Geht die Pandemie ihrem Ende entgegen? Zweifelsohne, weil es gar nicht anders geht. Und wenn nicht jetzt, dann eben irgendwann. Das ist, nach zwei düsteren Jahren mit Corona, eine immerhin halbwegs tröstliche Perspektive, alles geht irgendwann mal vorbei. Trotzdem: Zurück in „alte Zeiten“ ohne Corona ist eine unsinnige Idee. Read More
Was man in diesem Zusammenhang seit dem ersten Tag der Pandemie immer wieder hört: die Sache mit dem “normalen Leben”, was vermutlich bedeuten soll, dass irgendwann mal Karl Lauterbach und Christian Drosten die Bühne einer Pressekonferenz betreten und dort verkünden, dass die Pandemie am kommenden Werktag, 13 Uhr, offiziell beendet ist. So tickt der Deutsche, und vermutlich nicht nur er.

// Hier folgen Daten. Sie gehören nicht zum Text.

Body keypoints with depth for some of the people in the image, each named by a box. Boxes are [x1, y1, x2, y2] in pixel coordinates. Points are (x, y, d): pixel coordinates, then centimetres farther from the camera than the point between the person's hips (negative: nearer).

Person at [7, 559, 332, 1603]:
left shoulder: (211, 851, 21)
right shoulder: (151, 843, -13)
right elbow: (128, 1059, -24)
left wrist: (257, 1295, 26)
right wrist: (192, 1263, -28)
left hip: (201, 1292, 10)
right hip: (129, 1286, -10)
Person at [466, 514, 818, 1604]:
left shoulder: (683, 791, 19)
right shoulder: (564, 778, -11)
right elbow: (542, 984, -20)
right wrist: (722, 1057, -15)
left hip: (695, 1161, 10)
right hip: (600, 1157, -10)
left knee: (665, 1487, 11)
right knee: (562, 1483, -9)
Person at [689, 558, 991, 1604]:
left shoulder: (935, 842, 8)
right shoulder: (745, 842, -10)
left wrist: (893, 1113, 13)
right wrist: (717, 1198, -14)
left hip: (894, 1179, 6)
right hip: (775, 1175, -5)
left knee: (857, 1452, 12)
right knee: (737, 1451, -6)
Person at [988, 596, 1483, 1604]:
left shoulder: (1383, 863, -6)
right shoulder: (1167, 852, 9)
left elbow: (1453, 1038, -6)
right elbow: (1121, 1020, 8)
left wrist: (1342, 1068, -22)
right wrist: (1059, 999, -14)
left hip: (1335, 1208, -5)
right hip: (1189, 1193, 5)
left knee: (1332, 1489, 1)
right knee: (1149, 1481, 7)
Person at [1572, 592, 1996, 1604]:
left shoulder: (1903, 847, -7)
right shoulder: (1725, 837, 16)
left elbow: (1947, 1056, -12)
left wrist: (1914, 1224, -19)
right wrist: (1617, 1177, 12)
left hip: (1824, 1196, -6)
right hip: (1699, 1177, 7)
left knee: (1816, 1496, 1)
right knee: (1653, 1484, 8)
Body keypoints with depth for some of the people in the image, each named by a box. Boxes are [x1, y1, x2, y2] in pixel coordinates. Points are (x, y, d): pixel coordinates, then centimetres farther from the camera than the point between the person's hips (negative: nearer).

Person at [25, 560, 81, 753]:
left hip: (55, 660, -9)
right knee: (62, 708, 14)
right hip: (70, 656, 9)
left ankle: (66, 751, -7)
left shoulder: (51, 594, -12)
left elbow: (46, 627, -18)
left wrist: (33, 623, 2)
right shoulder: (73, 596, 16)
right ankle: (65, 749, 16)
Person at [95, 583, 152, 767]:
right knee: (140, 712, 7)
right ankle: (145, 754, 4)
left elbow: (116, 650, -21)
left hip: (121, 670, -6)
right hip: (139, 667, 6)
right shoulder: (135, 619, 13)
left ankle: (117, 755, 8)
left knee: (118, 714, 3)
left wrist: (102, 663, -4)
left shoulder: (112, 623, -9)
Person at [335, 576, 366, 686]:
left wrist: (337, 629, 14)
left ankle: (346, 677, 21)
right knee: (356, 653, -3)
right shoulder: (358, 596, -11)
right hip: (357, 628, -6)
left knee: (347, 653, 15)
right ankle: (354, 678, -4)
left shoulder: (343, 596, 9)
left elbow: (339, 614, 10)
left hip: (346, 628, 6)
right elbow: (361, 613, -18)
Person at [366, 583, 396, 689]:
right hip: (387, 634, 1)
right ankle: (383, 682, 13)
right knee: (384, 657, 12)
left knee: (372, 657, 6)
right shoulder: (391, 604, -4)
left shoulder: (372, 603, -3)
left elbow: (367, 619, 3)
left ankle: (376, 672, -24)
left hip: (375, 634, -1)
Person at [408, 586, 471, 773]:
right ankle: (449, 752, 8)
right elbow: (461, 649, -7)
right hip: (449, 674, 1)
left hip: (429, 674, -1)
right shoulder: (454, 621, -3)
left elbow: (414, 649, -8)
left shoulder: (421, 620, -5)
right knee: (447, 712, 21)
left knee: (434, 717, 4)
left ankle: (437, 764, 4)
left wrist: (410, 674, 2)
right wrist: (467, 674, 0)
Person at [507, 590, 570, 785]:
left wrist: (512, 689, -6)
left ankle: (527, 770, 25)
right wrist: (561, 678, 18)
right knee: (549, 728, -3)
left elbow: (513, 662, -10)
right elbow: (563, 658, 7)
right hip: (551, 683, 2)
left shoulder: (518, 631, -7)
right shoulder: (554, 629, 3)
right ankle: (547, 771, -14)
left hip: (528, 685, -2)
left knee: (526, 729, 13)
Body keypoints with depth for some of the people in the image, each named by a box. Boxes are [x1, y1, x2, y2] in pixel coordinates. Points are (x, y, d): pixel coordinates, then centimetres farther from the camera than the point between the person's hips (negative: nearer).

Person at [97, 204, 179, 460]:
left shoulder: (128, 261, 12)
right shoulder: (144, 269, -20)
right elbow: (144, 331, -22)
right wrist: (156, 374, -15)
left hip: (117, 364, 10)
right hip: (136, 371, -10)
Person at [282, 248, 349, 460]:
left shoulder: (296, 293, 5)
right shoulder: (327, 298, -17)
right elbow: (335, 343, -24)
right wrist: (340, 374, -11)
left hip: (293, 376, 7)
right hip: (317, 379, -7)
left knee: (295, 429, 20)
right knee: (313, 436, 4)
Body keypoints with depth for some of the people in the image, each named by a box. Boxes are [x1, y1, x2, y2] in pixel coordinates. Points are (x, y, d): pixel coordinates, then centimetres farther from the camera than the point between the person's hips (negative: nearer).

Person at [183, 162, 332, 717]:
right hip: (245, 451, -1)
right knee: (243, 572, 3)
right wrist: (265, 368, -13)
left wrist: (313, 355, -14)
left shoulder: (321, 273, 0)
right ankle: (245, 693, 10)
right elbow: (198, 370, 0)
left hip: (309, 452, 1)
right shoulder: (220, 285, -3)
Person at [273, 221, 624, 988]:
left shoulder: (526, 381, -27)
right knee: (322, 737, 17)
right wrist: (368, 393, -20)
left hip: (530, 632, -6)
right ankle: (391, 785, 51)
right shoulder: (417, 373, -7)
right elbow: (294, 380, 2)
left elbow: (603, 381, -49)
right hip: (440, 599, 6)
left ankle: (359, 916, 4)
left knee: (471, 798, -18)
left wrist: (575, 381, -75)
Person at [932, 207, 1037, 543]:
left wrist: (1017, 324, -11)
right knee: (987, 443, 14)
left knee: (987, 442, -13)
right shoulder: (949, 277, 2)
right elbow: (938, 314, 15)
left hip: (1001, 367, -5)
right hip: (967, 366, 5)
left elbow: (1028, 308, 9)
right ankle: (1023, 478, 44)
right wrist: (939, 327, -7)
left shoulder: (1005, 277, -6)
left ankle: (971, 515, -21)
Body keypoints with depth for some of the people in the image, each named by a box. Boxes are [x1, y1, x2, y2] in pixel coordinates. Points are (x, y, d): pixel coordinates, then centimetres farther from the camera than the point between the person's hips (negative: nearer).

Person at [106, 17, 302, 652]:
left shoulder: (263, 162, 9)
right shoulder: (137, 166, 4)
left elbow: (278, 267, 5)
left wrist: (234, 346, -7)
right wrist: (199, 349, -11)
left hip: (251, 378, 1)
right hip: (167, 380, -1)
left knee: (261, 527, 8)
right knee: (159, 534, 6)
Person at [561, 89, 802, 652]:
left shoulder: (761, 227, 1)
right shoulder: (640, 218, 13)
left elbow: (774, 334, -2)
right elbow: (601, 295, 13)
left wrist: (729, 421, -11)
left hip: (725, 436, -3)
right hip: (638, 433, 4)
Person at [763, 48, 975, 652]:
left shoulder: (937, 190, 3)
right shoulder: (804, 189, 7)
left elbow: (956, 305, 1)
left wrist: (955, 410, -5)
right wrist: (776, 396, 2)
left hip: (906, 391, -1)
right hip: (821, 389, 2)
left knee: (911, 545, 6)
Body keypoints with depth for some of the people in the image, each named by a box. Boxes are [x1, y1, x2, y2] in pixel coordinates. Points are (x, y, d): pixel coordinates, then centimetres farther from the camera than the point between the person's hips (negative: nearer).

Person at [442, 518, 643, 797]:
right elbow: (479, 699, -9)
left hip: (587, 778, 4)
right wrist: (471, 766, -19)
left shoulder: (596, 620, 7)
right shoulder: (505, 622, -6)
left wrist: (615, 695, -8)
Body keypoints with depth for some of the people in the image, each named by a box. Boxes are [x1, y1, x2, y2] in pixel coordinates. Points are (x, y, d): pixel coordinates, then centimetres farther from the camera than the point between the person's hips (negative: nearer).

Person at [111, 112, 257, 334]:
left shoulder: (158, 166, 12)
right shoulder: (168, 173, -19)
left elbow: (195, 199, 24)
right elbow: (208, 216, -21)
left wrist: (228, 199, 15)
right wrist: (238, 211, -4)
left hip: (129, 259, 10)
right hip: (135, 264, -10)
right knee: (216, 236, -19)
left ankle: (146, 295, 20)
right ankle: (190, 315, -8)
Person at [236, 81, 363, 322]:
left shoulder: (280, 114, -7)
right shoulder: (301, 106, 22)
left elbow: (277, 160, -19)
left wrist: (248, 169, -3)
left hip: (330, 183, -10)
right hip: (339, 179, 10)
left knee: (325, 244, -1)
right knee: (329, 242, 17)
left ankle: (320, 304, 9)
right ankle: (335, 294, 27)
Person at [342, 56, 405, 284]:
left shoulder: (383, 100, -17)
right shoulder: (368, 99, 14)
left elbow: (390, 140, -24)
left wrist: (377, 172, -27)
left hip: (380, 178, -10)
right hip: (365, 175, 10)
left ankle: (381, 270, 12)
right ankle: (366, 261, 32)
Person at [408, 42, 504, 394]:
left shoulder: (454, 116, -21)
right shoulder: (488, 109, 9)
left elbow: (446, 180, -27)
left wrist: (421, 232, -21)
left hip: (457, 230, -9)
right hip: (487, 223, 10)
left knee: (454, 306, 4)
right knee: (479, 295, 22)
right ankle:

So wird es, man ahnt es, nicht kommen. Nochmal unwahrscheinlicher als dieses ohnehin unwahrscheinliche Konstrukt ist, dass danach ein Schalter umgelegt wird: So, alles wieder zurück auf Default, das frühere Leben als Standardeinstellung. Dabei handelt es sich um eine reichlich naive Vorstellung.
Selbst, wenn man die Naivität beiseite liest: Will man das überhaupt?
Die neue Müdigkeit für ungefähr alles
Ja, ich weiß: Zoom-Müdigkeit ist zum neuen Schlagwort geworden. Und ja, ich finde es gerade überaus angenehm, allmählich wieder Leute treffen zu können und meinem Job nicht mehr nur virtuell nachzugehen. Gerade wir Menschen in Medien und Kommunikation sind auf den unmittelbaren, direkten Kontakt angewiesen. Und der entsteht, bei aller Freude über die gar nicht mal mehr so neuen digitalen Möglichkeiten, immer noch am besten in der echten, wirklichen, persönlichen Begegnung.
Trotzdem: Ich würde auf Zoom keinesfalls mehr verzichten wollen. Ebenso wenig auf Riverside.fm zum Podcasten, auf Google Workspace als Arbeitsplattform in den Zeiten, in denen beispielsweise unser kleines Unternehmen HYBRID Eins so wie viele andere ein ziemlich virtuelles Konstrukt ist.
Aber selbst, wenn der Gongschlag kommt und alles wieder “normal” wird: Die Dinge werden nie wieder so sein wie vorher, wir werden uns nicht mehr alle um 9 Uhr im Büro treffen, wir werden unsere Interviews und Meetings auch weiterhin zumindest teilweise virtuell machen. Schon alleine deshalb, weil das unsere Möglichkeiten erheblich erweitert. Es gab Zeiten, in denen ich für ein dreistündiges Meeting oder ein Interview oder eine Recherche von München nach Hamburg geflogen bin. Nicht nur aus ökologischen Gründen kann ich heute gar nicht mehr aufhören, darüber den Kopf zu schütteln. Die Krücke von Telefongesprächen kann ich mittlerweile auch auslassen, Zoom (und all den anderen) sei Dank.
Verblüffend ist es trotzdem, im Großen und Ganzen und natürlich auch branchenspezifisch: Veränderung mag der Mensch nicht, im Privaten ebenso wenig wie als arbeitendes Wesen. Momentan klammert man sich an die unsinnige Hoffnung, die Zeit ließe sich auf “vor Corona” zurückdrehen. Andere absurde Hoffnungen haben wir in den letzten 25 Jahren zur Genüge gesehen, sinnbildlich zusammengefasst in der, dass “das Internet” irgendwann mal wieder weggehen würde und nur eine Zeiterscheinung sei.
Veränderung ist eine viel größere Chance als ein Leben „vor Corona“
Dass es anders gekommen ist, wissen wir. Dass es kein “vor Corona” geben wird, das ahnen wir. Bleibt also nur eines: Veränderung als Chance begreifen und sich darüber freuen, was neben dem unvermeidlich Unangenehmen alles besser, leichter, schöner geworden ist.
Für mich selbst stelle ich das immer fest, wenn ich mal die ganz große Rückschau wage. Auf die komplett analogen Zeiten, in denen ich mit meinem Beruf begonnen habe. Das taugt allenfalls noch zu nostalgischer Verklärung. Würde man mich wieder dorthin zurück beamen, es wäre ein Alptraum.
Und kaum überlegt man sich das, findet man den Gedanken an das nächste Zoom-Meeting gar nicht mehr so schlimm.